·Royal Executive Editor
Tue, 21 June 2022, 1:23 pm
In the wild west of royal news coverage and commentary, you can guarantee one thing: birthdays ending in zero will always be met with big, splashy puff pieces detailing the achievements, attributes and sartorial successes of the family member in question. It’s a rare moment where scandal gets the day off and, if the royal is lucky enough, they may even get a glossy newspaper photo supplement to boot, too.
The turn of Prince William’s 40th, which he celebrates today (“privately” with his wife and children at home, I’m told), has been no different. It not only comes at a seminal moment in the Windsor story but also at a time when his senior role is more important to the Firm than ever before. Though Prince Charles is next in line, it’s William’s turn that many within the institution feel has the true potential to breathe modernity into the establishment.
The safe space of a birthday profile usually sees palace aides keen to get involved. Rarely in an official capacity (William’s co-operative moment was saved for Big Issue—a move that tied in nicely with his ongoing interest in tackling homelessness), but more often quiet, behind-the-scenes help in the form of allowing former staff to speak on or off the record, or helping fill gaps with anonymous source quotes…
When Kate turned 30 in 2012, I remember being pleasantly surprised at how—only a year into my time covering the young royals—Kensington Palace officials were more than happy to assist as I put together a special issue of a popular US magazine.
The big one for the Duke of Cambridge this time around came on Saturday in the form of an “intimate portrait” in Britain’s Daily Mail—a paper whose complicated relationship with the royals has ebbed and flowed over the decades but is currently very close. Splashed over several pages, it promised to reveal the “true story” of a king in the making, thanks to generous contributions from those closest to William.
Sharing intimate details about or speaking on behalf of a royal as senior as William usually only happens after express permission has been given. My experience with the Duke of Cambridge is that his tight circle of friends will only talk after a nod from the man himself. In the past, those who haven’t received such authorisation have found themselves in deep trouble.
While his birthday coverage included space for William to air his views on conservationism, the future of a slimmed-down monarchy; and his anger toward uncle Andrew, without doubt it was the relationship with Harry that was front and centre. And when royal aides and off-the-record friends turn coverage of the prince’s birthday into a list of familial complaints about brother Prince Harry, I was left scratching my head at the bizarre direction they chose to take things.
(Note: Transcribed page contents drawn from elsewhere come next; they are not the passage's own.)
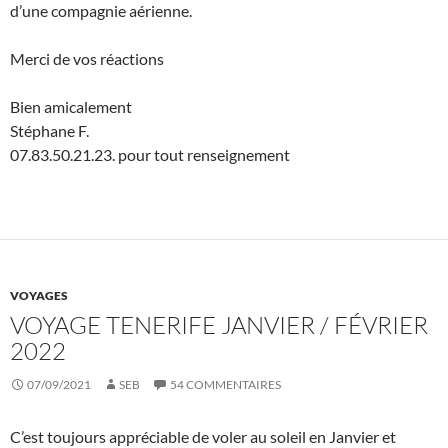
d’une compagnie aérienne.
Merci de vos réactions
Bien amicalement
Stéphane F.
07.83.50.21.23. pour tout renseignement
VOYAGES
VOYAGE TENERIFE JANVIER / FÉVRIER
2022
07/09/2021
SEB
54 COMMENTAIRES
C’est toujours appréciable de voler au soleil en Janvier et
And the opportunity that was missed.
Instead of hearing more about the Duke’s ambitious environmental plans, we were told in detail by close sources that William feels Prince Harry “has 100 per cent crossed that line” by speaking publicly about his struggles within the family.
Rather than share how William is preparing for his role as Prince of Wales and taking over the Duchy of Cornwall, we heard from William’s nearest and dearest about how his brother has been “sucked into an alien world [in California]. . . and there’s f*** all [William] can do about it.”
And it looks like you’ll have to wait for his 41st if you want to discover how William transformed from a reluctant heir to a dutiful king-in-waiting, because sources were too busy dishing on how he “alternates between grief and anger” over Harry’s life decisions.
It’s true that the situation between the brothers continues to be grave, but I can’t help but feel this assortment of sanctioned mouthpieces are doing William a huge disservice here. “William is absolutely allergic to drama,” one close friend proudly told the newspaper. . . while ranting about the Duke of Sussex. Could have fooled me!
From a PR perspective, Prince William’s birthday milestone was the perfect chance to paint the picture of a man focused on preparing for the big job. After all, he has been genuinely putting the work in. But instead, readers were presented with the hypocritical story of how awful it is for Harry to speak publicly about his experiences… told via Kensington Palace sources appearing to share the private and personal opinions of William to Britain’s most-read tabloid.
After April’s failed Caribbean tour, William’s senior staff rushed to brief royal reporters that he plans to phase out the family’s “never complain never explain” mantra when he becomes king as it leaves no room for accountability when mistakes are made. That outdated rule absolutely does need to go, but starting the process with leaked tales of family fractures you once criticised someone else for sharing probably isn’t the best way of going about it.